Για τον Στόουνερ που ήδη συζητιέται και στα εδάφη μας.
Εδώ πώς ξεκίνησε, ένα αγνοημένο μυθιστόρημα στην πατρίδα του, να συζητιέται στην Ευρώπη.
THE GREATEST AMERICAN NOVEL YOU’VE NEVER HEARD OF
By Tim Kreider October 20, 2013
In one of those few gratifying instances of belated artistic justice, John Williams’s “Stoner” has become an unexpected bestseller in Europe after being translated and championed by the French writer Anna Gavalda. Once every decade or so, someone like me tries to do the same service for it in the U.S., writing an essay arguing that “Stoner” is a great, chronically underappreciated American novel. (The latest of these, which also lists several previous such essays, is Morris Dickstein’s for the Times.) And yet it goes on being largely undiscovered in its own country, passed around and praised only among a bookish cognoscenti, and its author, John Williams, consigned to that unenviable category inhabited by such august company as Richard Yates and James Salter: the writer’s writer.
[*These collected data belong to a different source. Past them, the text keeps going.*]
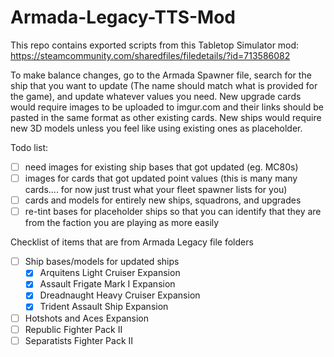 # Armada-Legacy-TTS-Mod

This repo contains exported scripts from this Tabletop Simulator mod: https://steamcommunity.com/sharedfiles/filedetails/?id=713586082

To make balance changes, go to the Armada Spawner file, search for the ship that you want to update (The name should match what is provided for the game), and update whatever values you need.
New upgrade cards would require images to be uploaded to imgur.com and their links should be pasted in the same format as other existing cards.
New ships would require new 3D models unless you feel like using existing ones as placeholder.

Todo list:
- [ ] need images for existing ship bases that got updated (eg. MC80s)
- [ ] images for cards that got updated point values (this is many many cards.... for now just trust what your fleet spawner lists for you)
- [ ] cards and models for entirely new ships, squadrons, and upgrades
- [ ] re-tint bases for placeholder ships so that you can identify that they are from the faction you are playing as more easily

Checklist of items that are from Armada Legacy file folders

- [ ] Ship bases/models for updated ships
  - [x] Arquitens Light Cruiser Expansion
  - [x] Assault Frigate Mark I Expansion
  - [x] Dreadnaught Heavy Cruiser Expansion
  - [x] Trident Assault Ship Expansion
- [ ] Hotshots and Aces Expansion
- [ ] Republic Fighter Pack II
- [ ] Separatists Fighter Pack II
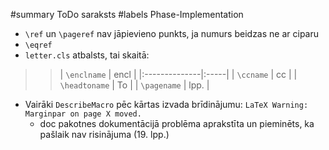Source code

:﻿#summary ToDo saraksts
#labels Phase-Implementation

  * `\ref` un `\pageref` nav jāpievieno punkts, ja numurs beidzas ne ar ciparu
  * `\eqref`
  * `letter.cls` atbalsts, tai skaitā:
> > | `\enclname`   | encl |
|:--------------|:-----|
> > | `\ccname`     | cc   |
> > | `\headtoname` | To   |
> > | `\pagename`   | lpp. |
  * Vairāki `DescribeMacro` pēc kārtas izvada brīdinājumu: `LaTeX Warning: Marginpar on page X moved.`
    * doc pakotnes dokumentācijā problēma aprakstīta un pieminēts, ka pašlaik nav risinājuma (19. lpp.)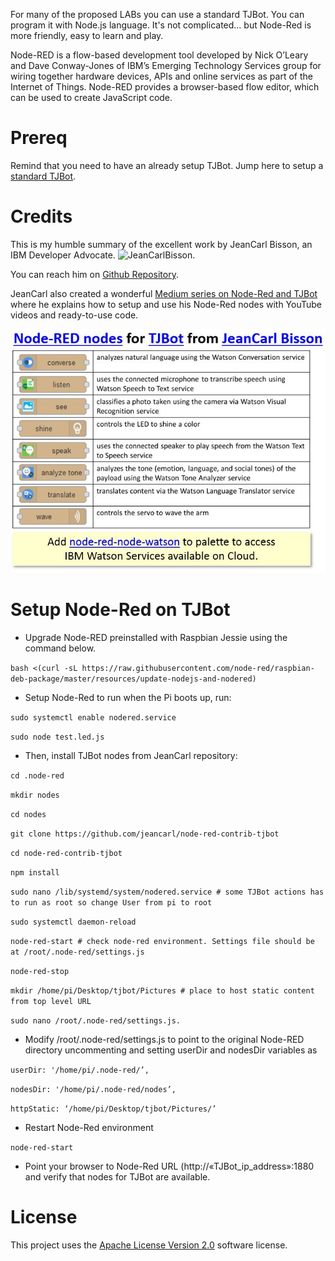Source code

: For many of the proposed LABs you can use a standard TJBot. You can program it with Node.js language. It's not complicated... but Node-Red is more friendly, easy to learn and play.

Node-RED is a flow-based development tool developed by Nick O’Leary and Dave Conway-Jones of IBM’s Emerging Technology Services group for wiring together hardware devices, APIs and online services as part of the Internet of Things. Node-RED provides a browser-based flow editor, which can be used to create JavaScript code.

# Prereq
Remind that you need to have an already setup TJBot. Jump here to setup a [standard TJBot](Setup_standard_TJBot.md).

# Credits
This is my humble summary of the excellent work by JeanCarl Bisson, an IBM Developer Advocate. ![JeanCarlBisson](https://cdn-images-1.medium.com/fit/c/60/60/1*tocg1dafjcMwYIKG8wnpww.jpeg).

You can reach him on [Github Repository](https://github.com/jeancarl/node-red-contrib-tjbot).

JeanCarl also created a wonderful [Medium series on Node-Red and TJBot](https://medium.com/@jeancarlbisson/how-to-train-your-tjbot-in-node-red-88bfb3bbe0ab) where he explains how to setup and use his Node-Red nodes with YouTube videos and ready-to-use code.

![TJBot Nodes from JeanCarl Bisson](Images/TJBot%20Lab%20-%20TJBot%20nodes%20from%20JeanCarl%20Bisson.jpg)

# Setup Node-Red on TJBot
* Upgrade Node-RED preinstalled with Raspbian Jessie using the command below.

`bash <(curl -sL https://raw.githubusercontent.com/node-red/raspbian-deb-package/master/resources/update-nodejs-and-nodered)`

* Setup Node-Red to run when the Pi boots up, run:

`sudo systemctl enable nodered.service`

`sudo node test.led.js`

* Then, install TJBot nodes from JeanCarl repository:

`cd .node-red`

`mkdir nodes`

`cd nodes`

`git clone https://github.com/jeancarl/node-red-contrib-tjbot`

`cd node-red-contrib-tjbot`

`npm install`

`sudo nano /lib/systemd/system/nodered.service # some TJBot actions has to run as root so change User from pi to root`

`sudo systemctl daemon-reload`

`node-red-start # check node-red environment. Settings file should be at /root/.node-red/settings.js `

`node-red-stop`

`mkdir /home/pi/Desktop/tjbot/Pictures # place to host static content from top level URL`

`sudo nano /root/.node-red/settings.js. `

* Modify /root/.node-red/settings.js to point to the original Node-RED directory uncommenting and setting userDir and nodesDir variables as 

`userDir: '/home/pi/.node-red/’,`

`nodesDir: '/home/pi/.node-red/nodes’,`

`httpStatic: ‘/home/pi/Desktop/tjbot/Pictures/’`

* Restart Node-Red environment

`node-red-start `

* Point your browser to Node-Red URL (http://«TJBot_ip_address»:1880 and verify that nodes for TJBot are available.

# License  
This project uses the [Apache License Version 2.0](https://github.com/fmanclossi/TJBot-playbook/blob/master/LICENSE) software license.  
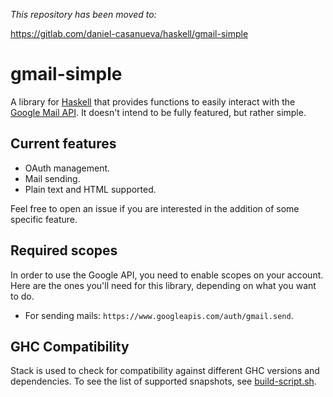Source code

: _This repository has been moved to:_

https://gitlab.com/daniel-casanueva/haskell/gmail-simple

# gmail-simple

A library for [Haskell](https://www.haskell.org) that provides functions to easily
interact with the [Google Mail API](https://developers.google.com/gmail/api).
It doesn't intend to be fully featured, but rather simple.

## Current features

* OAuth management.
* Mail sending.
* Plain text and HTML supported.

Feel free to open an issue if you are interested in the addition of
some specific feature.

## Required scopes

In order to use the Google API, you need to enable scopes on your account.
Here are the ones you'll need for this library, depending on what you want to do.

* For sending mails: `https://www.googleapis.com/auth/gmail.send`.

## GHC Compatibility

Stack is used to check for compatibility against different GHC versions and dependencies.
To see the list of supported snapshots, see [build-script.sh](https://github.com/Daniel-Diaz/gmail-simple/blob/main/build-script.sh).
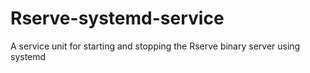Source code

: # Rserve-systemd-service
A service unit for starting and stopping the Rserve binary server using systemd
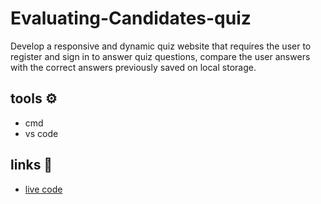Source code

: # Evaluating-Candidates-quiz

Develop a responsive and dynamic quiz website that requires the user to register and sign in to answer quiz questions, compare the user answers with the correct answers previously saved on local storage.

## tools ⚙️
- cmd 
- vs code

## links  📎
- [live code ]()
“Stoner” is undeniably a great book, but I can also understand why it isn’t a sentimental favorite in its native land. You could almost describe it as an anti-“Gatsby.” I suspect one reason “Gatsby” is a classic is that, despite his delusions and his bad end, we all secretly think Gatsby’s pretty cool. Americans don’t really see him as an anti-hero or a tragic figure—not any more than they see the current breed of charismatic criminals on cable as villains. Gatsby’s a success story: he makes a ton of money, looks like a million bucks, owns a mansion, throws great parties, and even gets his dream girl, for a little while, at least. “Stoner” ’s protagonist is an unglamorous, hardworking academic who marries badly, is estranged from his child, drudges away in a dead-end career, dies, and is forgotten: a failure. The book is set not in the city of dreams but back in the dusty heartland. It’s ostensibly an academic novel, a genre historically of interest exclusively to academics. Its values seem old-fashioned, prewar (which may be one reason it’s set a generation before it was written), holding up conscientious slogging as life’s greatest virtue and reward. And its prose, compared to Fitzgerald’s ecstatic art-nouveau lyricism, is austere, restrained, and precise; its polish is the less flashy, more enduring glow of burnished hardwood; its construction is invisibly flawless, like the kind of house they don’t know how to build anymore.